- [Information given]:
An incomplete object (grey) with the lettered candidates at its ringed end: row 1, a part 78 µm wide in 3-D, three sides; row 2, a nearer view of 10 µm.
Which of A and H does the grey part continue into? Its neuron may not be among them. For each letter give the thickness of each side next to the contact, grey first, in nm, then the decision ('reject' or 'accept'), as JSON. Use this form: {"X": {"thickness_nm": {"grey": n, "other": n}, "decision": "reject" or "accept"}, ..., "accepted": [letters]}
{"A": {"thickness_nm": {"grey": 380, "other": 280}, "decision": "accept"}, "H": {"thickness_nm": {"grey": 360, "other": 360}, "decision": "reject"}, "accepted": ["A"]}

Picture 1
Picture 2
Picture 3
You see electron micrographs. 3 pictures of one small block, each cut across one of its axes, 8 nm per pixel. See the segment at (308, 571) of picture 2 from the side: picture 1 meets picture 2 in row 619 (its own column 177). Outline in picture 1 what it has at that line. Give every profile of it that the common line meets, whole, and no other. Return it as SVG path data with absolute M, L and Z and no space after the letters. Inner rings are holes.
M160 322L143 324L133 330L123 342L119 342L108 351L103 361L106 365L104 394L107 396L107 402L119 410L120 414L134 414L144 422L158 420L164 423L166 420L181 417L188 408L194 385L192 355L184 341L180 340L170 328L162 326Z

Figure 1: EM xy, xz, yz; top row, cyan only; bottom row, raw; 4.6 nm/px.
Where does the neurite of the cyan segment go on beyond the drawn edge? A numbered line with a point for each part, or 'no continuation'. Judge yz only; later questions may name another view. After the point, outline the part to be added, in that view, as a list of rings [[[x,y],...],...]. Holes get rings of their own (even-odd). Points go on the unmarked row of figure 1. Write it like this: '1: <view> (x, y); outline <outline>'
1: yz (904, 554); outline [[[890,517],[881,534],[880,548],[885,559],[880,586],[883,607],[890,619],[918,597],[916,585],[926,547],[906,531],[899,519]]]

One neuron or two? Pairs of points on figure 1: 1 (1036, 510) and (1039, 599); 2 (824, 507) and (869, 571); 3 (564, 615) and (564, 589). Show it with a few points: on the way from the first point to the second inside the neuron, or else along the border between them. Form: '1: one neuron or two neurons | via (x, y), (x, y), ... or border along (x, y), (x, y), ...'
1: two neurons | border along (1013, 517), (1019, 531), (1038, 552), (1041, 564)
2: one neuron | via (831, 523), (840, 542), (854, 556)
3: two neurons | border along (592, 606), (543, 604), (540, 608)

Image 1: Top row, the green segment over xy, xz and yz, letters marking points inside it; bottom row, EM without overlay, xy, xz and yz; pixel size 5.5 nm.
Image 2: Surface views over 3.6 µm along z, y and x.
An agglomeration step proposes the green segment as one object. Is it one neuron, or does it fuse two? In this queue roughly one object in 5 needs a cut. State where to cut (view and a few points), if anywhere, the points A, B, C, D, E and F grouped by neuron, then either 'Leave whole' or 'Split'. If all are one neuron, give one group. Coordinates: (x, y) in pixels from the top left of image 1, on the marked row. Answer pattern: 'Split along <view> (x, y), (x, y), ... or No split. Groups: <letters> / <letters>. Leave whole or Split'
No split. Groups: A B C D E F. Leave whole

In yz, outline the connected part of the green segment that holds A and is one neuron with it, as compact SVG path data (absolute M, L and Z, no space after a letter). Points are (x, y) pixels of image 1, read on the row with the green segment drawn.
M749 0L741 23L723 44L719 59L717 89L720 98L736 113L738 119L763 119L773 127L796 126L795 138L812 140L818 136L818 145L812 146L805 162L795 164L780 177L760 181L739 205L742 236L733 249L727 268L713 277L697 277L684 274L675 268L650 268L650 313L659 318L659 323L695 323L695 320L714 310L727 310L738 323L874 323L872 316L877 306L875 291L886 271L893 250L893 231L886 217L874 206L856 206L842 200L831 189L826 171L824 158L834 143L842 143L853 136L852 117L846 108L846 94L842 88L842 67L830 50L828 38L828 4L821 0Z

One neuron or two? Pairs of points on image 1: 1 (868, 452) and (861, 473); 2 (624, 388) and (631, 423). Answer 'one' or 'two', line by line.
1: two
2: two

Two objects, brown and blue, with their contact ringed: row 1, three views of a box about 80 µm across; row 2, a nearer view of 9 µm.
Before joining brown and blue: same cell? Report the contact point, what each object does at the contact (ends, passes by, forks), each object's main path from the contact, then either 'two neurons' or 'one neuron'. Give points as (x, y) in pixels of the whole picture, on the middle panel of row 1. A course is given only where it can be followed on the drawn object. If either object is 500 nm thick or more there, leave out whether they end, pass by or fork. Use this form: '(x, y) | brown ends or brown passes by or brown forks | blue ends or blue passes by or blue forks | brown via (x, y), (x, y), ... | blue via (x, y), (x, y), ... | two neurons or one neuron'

- [Exercise directions]: Each line in the listing above that includes the word "views" needs to be copied out.

- [Exercise solution]:
Image 2: Surface views over 3.6 µm along z, y and x.
Two objects, brown and blue, with their contact ringed: row 1, three views of a box about 80 µm across; row 2, a nearer view of 9 µm.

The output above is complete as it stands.